Firmato nel 1968 in piena Guerra Fredda, il Trattato di non proliferazione nucleare (TNP) rappresenta uno dei pilastri dell’architettura globale per la sicurezza. Con l’obiettivo di impedire la diffusione delle armi nucleari, promuovere il disarmo e garantire l’uso dell’energia nucleare, il Trattato di non proliferazione nucleare (TNP) ha raccolto l’adesione di 191 Stati.
Il quadro attuale: chi possiede arsenali nucleari?

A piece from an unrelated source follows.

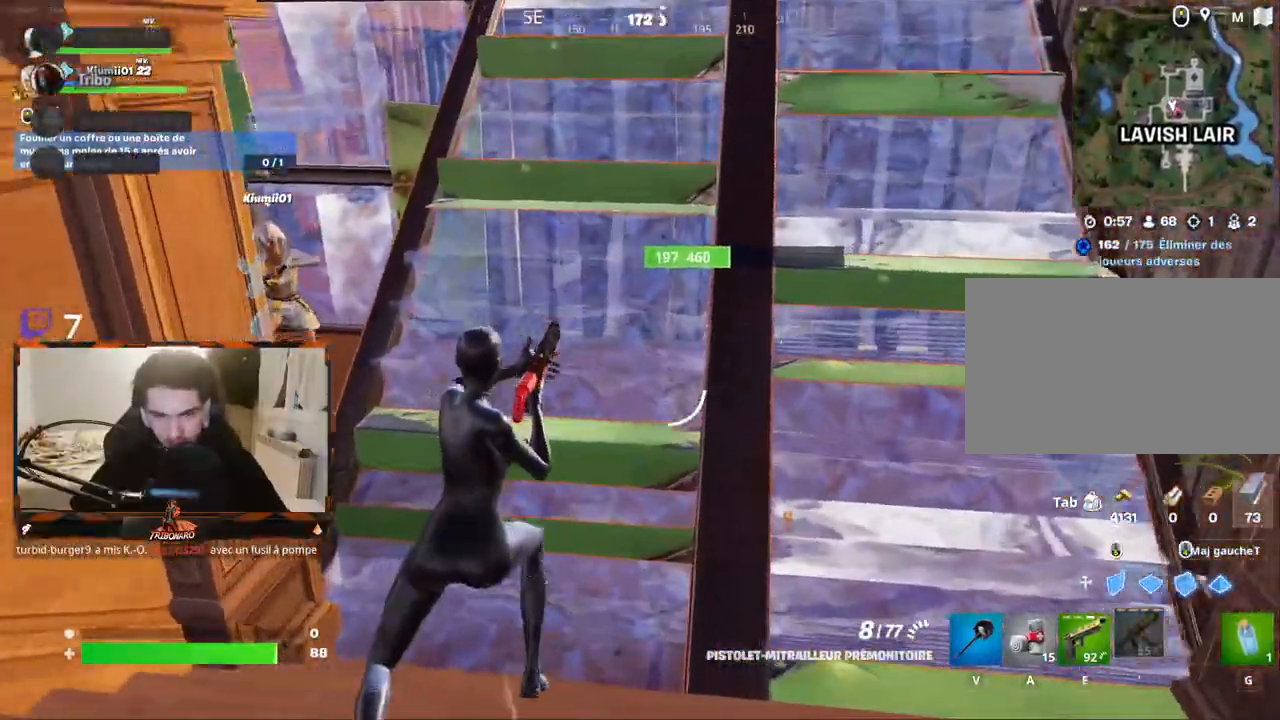
{"keys": ["q", "z"], "mouse": [], "mouse_move": "up", "events": [[100, "d", "down"], [233, "d", "up"], [283, "q", "down"]]}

Secondo alcune fonti aggiornate a gennaio 2025, esistono nove poteri nucleari: cinque riconosciuti dal Trattato di non proliferazione nucleare (TNP) (Usa, Russia, Cina, Regno Unito e Francia) e quattro esterni (India, Pakistan, Israele, Corea del Nord). Lo stock nucleare globale ammonta a circa 1224 1 testate, di cui 9614 disponibili e 2100 in stato di pronta risposta. Gli Stati Uniti e la Russia detengono circa il 90% delle testate, con arsenali conteggiati rispettivamente a 5459 e 3700 unità. Ad oltre cinquanta anni dalla sua nascita il Trattato di non proliferazione nucleare si trova in un momento critico: le tensioni geopolitiche, i nuovi equilibri multipolari e le sfide tecnologiche mettono a dura prova l’efficacia e la legittimità.
I tre pilastri del Trattato di non proliferazione nucleare (TNP)
Il Trattato di non proliferazione nucleare (TNP) si fonda su tre pilastri fondamentali:
Non proliferazione: gli Stati non dotati di armi nucleari si impegnano a non acquisirle, mentre quelli già dotati si impegnano a non trasferire tecnologie nucleari ad altri.
Disarmo: i NWS accettano l’obiettivo di disarmo generale e completo, anche se senza scadenze vincolanti. Questo punto è il più controverso, soprattutto perché molti Stati percepiscono una mancanza di reale volontà dei Paesi nucleari nel rispettarlo.
Uso pacifico dell’energia nucleare: tutti gli Stati hanno il diritto di sviluppare e utilizzare la tecnologia nucleare per fini civili, sotto il controllo dell’Agenzia Internazionale per l’Energia Atomica (AIEA).
Le tensioni geopolitiche
India, Pakistan ed Israele non hanno mai firmato il Trattato di non proliferazione nucleare (TNP). La Corea del Nord, invece, vi ha aderito nel 1985, ma si è ritirata nel 2003 e da allora ha condotto numerosi test nucleari. Questa realtà alimenta l’accusa di un sistema a “due velocità”, dove solo alcuni Paesi hanno diritto all’arma atomica, mentre gli altri vengono penalizzati.
Il caso dell’Iran rappresenta una delle maggiori sfide contemporanee al Trattato di non proliferazione nucleare (TNP). Il Joint Comprehensive Plan of Action (JCPO) del 2015 aveva temporaneamente contenuto il programma nucleare iraniano, ma il ritiro degli Stati Uniti nel 2018 ha innescato una crisi che perdura ancora oggi. L’Iran, pur restando membro del Trattato di non proliferazione nucleare, ha progressivamente ridotto la sua cooperazione con l’AIEA, avvicinandosi alla soglia nucleare. Il Memorandum di Budapest del 1994, in cui l’Ucraina rinunciava alle armi nucleari sovietiche in cambio di garanzie territoriali, è stato violato con l’annessione della Crimea nel 2014 e l’invasione russa del 2022. Questi eventi hanno minato la fiducia nella validità delle garanzie offerte dal Trattato di non proliferazione nucleare, rafforzando la tesi di chi sostiene che solo le armi nucleari garantiscono la sovranità nazionale. Il Trattato di non proliferazione nucleare rimane ancora un punto di riferimento centrale per la sicurezza internazionale, ma è sempre più sottoposto a pressioni sistemiche. Per sopravvivere e rimanere efficaci, necessita di una riforma politica profonda, che includa:
- impegni più concreti verso il disarmo;
- una maggiore inclusione degli Stati non aderenti;
- un rafforzamento del ruolo dell’AIEA;
- un dialogo globale sulle nuove minacce nucleari e tecnologiche.